_WHAT NEEDS TO BE DONE_. The entries below are to be printed again word for word.

_RECORD SET_.
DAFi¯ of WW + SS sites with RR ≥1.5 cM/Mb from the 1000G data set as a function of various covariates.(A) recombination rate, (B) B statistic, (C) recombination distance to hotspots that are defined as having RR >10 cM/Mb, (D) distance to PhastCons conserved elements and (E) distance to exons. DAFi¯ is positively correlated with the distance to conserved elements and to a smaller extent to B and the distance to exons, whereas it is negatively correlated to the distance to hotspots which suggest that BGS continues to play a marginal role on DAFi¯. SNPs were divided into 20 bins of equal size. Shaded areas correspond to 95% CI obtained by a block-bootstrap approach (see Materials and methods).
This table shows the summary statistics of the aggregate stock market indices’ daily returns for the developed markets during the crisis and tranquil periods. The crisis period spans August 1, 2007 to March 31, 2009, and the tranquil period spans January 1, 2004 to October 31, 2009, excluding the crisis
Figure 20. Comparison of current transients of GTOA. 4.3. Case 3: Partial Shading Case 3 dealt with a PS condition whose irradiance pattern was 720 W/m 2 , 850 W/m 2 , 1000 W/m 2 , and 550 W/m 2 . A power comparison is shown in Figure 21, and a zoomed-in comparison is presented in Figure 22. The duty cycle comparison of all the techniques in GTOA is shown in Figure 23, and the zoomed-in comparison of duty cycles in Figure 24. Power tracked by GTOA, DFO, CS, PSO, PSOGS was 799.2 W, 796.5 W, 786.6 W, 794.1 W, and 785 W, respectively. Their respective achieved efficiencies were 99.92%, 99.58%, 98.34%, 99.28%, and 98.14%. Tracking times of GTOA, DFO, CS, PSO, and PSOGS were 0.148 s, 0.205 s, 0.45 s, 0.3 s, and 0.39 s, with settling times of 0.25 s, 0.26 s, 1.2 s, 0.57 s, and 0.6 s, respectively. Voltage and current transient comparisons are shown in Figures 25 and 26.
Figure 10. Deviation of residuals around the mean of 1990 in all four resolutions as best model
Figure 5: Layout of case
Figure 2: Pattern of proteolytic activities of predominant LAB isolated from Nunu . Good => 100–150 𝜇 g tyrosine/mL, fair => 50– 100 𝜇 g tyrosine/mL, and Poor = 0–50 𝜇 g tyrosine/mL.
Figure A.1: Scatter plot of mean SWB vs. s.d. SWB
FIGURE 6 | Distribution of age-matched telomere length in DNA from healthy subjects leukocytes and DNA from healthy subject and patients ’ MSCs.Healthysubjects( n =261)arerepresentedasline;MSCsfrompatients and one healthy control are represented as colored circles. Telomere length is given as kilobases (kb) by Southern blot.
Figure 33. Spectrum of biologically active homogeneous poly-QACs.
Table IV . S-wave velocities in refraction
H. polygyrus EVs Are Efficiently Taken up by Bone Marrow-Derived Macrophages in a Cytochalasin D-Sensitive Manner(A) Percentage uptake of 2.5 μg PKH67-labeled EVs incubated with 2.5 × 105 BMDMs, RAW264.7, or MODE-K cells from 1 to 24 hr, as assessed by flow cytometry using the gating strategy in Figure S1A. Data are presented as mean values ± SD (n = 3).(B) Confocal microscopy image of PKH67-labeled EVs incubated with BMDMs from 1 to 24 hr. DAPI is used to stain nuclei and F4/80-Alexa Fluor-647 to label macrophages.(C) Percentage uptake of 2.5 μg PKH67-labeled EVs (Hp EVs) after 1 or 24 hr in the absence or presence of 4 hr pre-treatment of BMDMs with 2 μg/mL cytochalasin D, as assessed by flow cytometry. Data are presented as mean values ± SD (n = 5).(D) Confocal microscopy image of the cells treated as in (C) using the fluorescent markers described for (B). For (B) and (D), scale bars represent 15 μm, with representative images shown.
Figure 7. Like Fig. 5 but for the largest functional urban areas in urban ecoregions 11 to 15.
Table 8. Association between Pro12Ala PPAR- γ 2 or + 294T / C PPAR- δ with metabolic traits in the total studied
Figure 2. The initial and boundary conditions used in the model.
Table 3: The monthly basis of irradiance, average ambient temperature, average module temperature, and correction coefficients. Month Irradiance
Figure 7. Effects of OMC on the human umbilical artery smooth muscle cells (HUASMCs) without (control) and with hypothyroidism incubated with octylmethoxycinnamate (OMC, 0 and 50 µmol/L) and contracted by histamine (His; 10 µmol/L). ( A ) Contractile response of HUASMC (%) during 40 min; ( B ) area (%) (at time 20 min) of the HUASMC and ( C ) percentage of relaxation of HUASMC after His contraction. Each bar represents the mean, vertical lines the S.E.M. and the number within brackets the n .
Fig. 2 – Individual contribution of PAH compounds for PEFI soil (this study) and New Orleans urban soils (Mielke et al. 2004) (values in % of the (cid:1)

_OUTPUT_.
DAFi¯ of WW + SS sites with RR ≥1.5 cM/Mb from the 1000G data set as a function of various covariates.(A) recombination rate, (B) B statistic, (C) recombination distance to hotspots that are defined as having RR >10 cM/Mb, (D) distance to PhastCons conserved elements and (E) distance to exons. DAFi¯ is positively correlated with the distance to conserved elements and to a smaller extent to B and the distance to exons, whereas it is negatively correlated to the distance to hotspots which suggest that BGS continues to play a marginal role on DAFi¯. SNPs were divided into 20 bins of equal size. Shaded areas correspond to 95% CI obtained by a block-bootstrap approach (see Materials and methods).
This table shows the summary statistics of the aggregate stock market indices’ daily returns for the developed markets during the crisis and tranquil periods. The crisis period spans August 1, 2007 to March 31, 2009, and the tranquil period spans January 1, 2004 to October 31, 2009, excluding the crisis
Figure 20. Comparison of current transients of GTOA. 4.3. Case 3: Partial Shading Case 3 dealt with a PS condition whose irradiance pattern was 720 W/m 2 , 850 W/m 2 , 1000 W/m 2 , and 550 W/m 2 . A power comparison is shown in Figure 21, and a zoomed-in comparison is presented in Figure 22. The duty cycle comparison of all the techniques in GTOA is shown in Figure 23, and the zoomed-in comparison of duty cycles in Figure 24. Power tracked by GTOA, DFO, CS, PSO, PSOGS was 799.2 W, 796.5 W, 786.6 W, 794.1 W, and 785 W, respectively. Their respective achieved efficiencies were 99.92%, 99.58%, 98.34%, 99.28%, and 98.14%. Tracking times of GTOA, DFO, CS, PSO, and PSOGS were 0.148 s, 0.205 s, 0.45 s, 0.3 s, and 0.39 s, with settling times of 0.25 s, 0.26 s, 1.2 s, 0.57 s, and 0.6 s, respectively. Voltage and current transient comparisons are shown in Figures 25 and 26.
Figure 10. Deviation of residuals around the mean of 1990 in all four resolutions as best model
Figure 5: Layout of case
Figure 2: Pattern of proteolytic activities of predominant LAB isolated from Nunu . Good => 100–150 𝜇 g tyrosine/mL, fair => 50– 100 𝜇 g tyrosine/mL, and Poor = 0–50 𝜇 g tyrosine/mL.
Figure A.1: Scatter plot of mean SWB vs. s.d. SWB
FIGURE 6 | Distribution of age-matched telomere length in DNA from healthy subjects leukocytes and DNA from healthy subject and patients ’ MSCs.Healthysubjects( n =261)arerepresentedasline;MSCsfrompatients and one healthy control are represented as colored circles. Telomere length is given as kilobases (kb) by Southern blot.
Figure 33. Spectrum of biologically active homogeneous poly-QACs.
Table IV . S-wave velocities in refraction
H. polygyrus EVs Are Efficiently Taken up by Bone Marrow-Derived Macrophages in a Cytochalasin D-Sensitive Manner(A) Percentage uptake of 2.5 μg PKH67-labeled EVs incubated with 2.5 × 105 BMDMs, RAW264.7, or MODE-K cells from 1 to 24 hr, as assessed by flow cytometry using the gating strategy in Figure S1A. Data are presented as mean values ± SD (n = 3).(B) Confocal microscopy image of PKH67-labeled EVs incubated with BMDMs from 1 to 24 hr. DAPI is used to stain nuclei and F4/80-Alexa Fluor-647 to label macrophages.(C) Percentage uptake of 2.5 μg PKH67-labeled EVs (Hp EVs) after 1 or 24 hr in the absence or presence of 4 hr pre-treatment of BMDMs with 2 μg/mL cytochalasin D, as assessed by flow cytometry. Data are presented as mean values ± SD (n = 5).(D) Confocal microscopy image of the cells treated as in (C) using the fluorescent markers described for (B). For (B) and (D), scale bars represent 15 μm, with representative images shown.
Figure 7. Like Fig. 5 but for the largest functional urban areas in urban ecoregions 11 to 15.
Table 8. Association between Pro12Ala PPAR- γ 2 or + 294T / C PPAR- δ with metabolic traits in the total studied
Figure 2. The initial and boundary conditions used in the model.
Table 3: The monthly basis of irradiance, average ambient temperature, average module temperature, and correction coefficients. Month Irradiance
Figure 7. Effects of OMC on the human umbilical artery smooth muscle cells (HUASMCs) without (control) and with hypothyroidism incubated with octylmethoxycinnamate (OMC, 0 and 50 µmol/L) and contracted by histamine (His; 10 µmol/L). ( A ) Contractile response of HUASMC (%) during 40 min; ( B ) area (%) (at time 20 min) of the HUASMC and ( C ) percentage of relaxation of HUASMC after His contraction. Each bar represents the mean, vertical lines the S.E.M. and the number within brackets the n .
Fig. 2 – Individual contribution of PAH compounds for PEFI soil (this study) and New Orleans urban soils (Mielke et al. 2004) (values in % of the (cid:1)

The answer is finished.